═════ DOCUMENT SECTION ═════

UK house prices continues to rise steadily in January, but at a slower rate than had been forecast.

Data from Nationwide showed house prices rose 0.3% in January compared to the previous month, below the consensus estimate of a 0.6% increase.

Nationwide's year-on-year growth rate slipped down to 4.4%, from 4.5% in December, again below the consensus expectation of a 4.7% rise.

The building society noted that annual house price growth has remained in a fairly narrow range between 3% and 5% since the summer of 2015.

Chief economist Robert Gardner said continued growth was likely, with chances skewed towards a modest acceleration in house price growth.

"The labour market appears to have significant forward momentum. Employment has continued to rise at a robust rate in recent months and, while the pace of earnings growth has slowed somewhat, in inflation-adjusted terms regular wages continue to rise at a healthy pace," he said.

Nationwide's data has been weaker than the growth rates of all the other main measures of house prices over the last last six months.

Economist Sam Tombs at Pantheon Macroeconomics agreed that the modest rise in January was unlikely to be the start of a weaker trend.

"The combination of a strengthening labour market, banks’ increased willingness to lend and a dearth of homes for sale will continue to inflate house prices.

Howard Archer at IHS was also in accordance, predicting house prices are likely to see solid increases over the coming months.

"We expect house prices to rise by around 6% over 2016 amid healthy buyer interest - supported by largely decent fundamentals - and a shortage of properties. The main downside risk to this is if the economy sees a marked loss of momentum that undermines confidence and employment growth."

═════ RECORDS SUPPLIED ═════

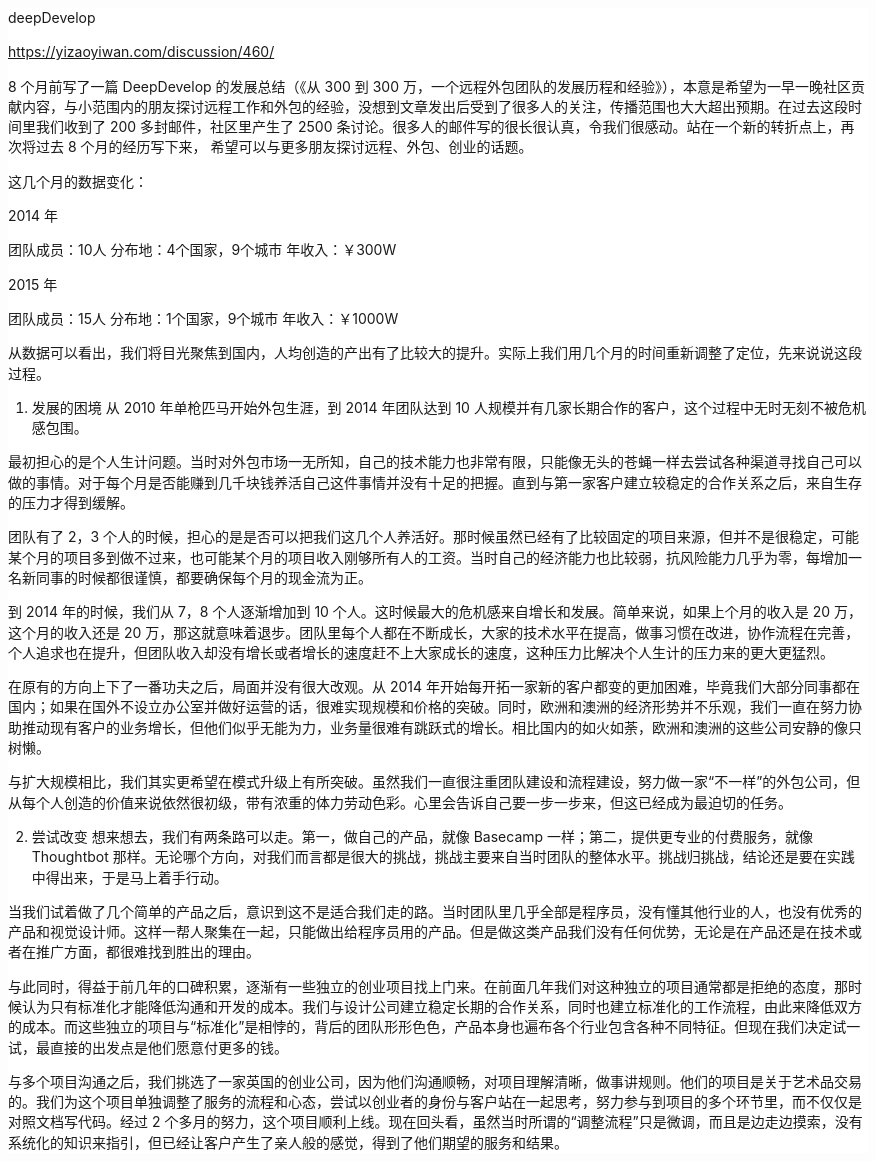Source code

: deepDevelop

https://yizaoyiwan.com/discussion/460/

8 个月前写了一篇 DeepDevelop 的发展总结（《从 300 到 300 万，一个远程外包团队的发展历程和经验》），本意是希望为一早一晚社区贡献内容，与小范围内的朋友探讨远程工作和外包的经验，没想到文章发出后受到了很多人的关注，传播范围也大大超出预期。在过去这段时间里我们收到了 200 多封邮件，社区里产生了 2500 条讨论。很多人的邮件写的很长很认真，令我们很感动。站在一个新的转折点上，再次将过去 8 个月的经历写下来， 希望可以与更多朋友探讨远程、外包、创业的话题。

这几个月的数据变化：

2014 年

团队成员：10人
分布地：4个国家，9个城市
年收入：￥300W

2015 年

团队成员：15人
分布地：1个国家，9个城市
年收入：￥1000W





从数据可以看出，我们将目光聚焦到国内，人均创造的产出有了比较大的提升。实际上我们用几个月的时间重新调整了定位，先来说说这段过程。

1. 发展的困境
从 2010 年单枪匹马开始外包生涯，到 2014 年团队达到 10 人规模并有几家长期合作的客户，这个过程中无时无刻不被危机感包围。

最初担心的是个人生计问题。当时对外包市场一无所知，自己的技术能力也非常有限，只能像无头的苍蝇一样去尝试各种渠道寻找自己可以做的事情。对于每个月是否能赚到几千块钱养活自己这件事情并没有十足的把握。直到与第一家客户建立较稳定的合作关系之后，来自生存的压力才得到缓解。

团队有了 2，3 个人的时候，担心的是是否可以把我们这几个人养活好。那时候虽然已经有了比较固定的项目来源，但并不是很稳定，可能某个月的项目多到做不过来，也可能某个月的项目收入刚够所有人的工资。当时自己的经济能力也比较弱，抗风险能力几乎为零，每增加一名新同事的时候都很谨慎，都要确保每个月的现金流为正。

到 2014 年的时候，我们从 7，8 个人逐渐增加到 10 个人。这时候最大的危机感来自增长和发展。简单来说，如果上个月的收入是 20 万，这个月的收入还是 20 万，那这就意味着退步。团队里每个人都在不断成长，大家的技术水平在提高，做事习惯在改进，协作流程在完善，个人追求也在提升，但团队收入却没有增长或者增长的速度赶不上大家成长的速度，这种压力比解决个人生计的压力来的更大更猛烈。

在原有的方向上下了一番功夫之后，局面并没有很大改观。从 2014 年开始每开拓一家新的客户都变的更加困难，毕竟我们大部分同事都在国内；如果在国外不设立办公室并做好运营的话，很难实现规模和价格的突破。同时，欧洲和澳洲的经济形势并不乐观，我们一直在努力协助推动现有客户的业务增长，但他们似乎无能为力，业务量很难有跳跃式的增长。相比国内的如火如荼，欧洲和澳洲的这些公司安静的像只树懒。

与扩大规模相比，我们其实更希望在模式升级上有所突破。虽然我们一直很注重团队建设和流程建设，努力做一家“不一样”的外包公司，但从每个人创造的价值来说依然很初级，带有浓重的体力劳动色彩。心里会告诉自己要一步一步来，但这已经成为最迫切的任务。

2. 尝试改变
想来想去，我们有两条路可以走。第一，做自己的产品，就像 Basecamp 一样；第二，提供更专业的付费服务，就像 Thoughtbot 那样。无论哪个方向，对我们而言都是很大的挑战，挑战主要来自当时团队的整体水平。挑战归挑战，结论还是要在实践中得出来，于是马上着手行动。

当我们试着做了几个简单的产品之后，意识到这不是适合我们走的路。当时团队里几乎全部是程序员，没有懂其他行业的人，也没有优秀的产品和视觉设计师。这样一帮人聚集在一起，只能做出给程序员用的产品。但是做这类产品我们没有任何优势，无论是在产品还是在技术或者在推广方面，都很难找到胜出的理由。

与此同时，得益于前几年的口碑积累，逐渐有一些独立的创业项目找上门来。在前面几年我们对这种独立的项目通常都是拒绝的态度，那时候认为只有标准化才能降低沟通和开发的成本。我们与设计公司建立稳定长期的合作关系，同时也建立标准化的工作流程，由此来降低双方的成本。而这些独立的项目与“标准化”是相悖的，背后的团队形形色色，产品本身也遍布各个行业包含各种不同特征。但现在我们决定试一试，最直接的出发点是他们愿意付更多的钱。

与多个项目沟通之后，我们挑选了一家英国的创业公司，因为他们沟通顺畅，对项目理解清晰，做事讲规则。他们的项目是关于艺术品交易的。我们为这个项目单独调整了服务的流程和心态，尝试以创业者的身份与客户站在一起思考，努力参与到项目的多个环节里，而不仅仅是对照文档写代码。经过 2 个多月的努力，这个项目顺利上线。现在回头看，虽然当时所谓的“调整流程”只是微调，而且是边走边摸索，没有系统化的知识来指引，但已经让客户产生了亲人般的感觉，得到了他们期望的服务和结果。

═════

» **WHAT YOU NEED TO DO**
- A) According to the house prices article, what rise in house prices over 2016 does Howard Archer at IHS expect?
- B) Can you set down the part of the house prices article that begins at the words "Nationwide's data has" and stops after "inflate house prices.", word for word?

» **RESPONSES BY ITEM NUMBER**
- A) Around 6%.

- B)
Nationwide's data has been weaker than the growth rates of all the other main measures of house prices over the last last six months.

Economist Sam Tombs at Pantheon Macroeconomics agreed that the modest rise in January was unlikely to be the start of a weaker trend.

"The combination of a strengthening labour market, banks’ increased willingness to lend and a dearth of homes for sale will continue to inflate house prices.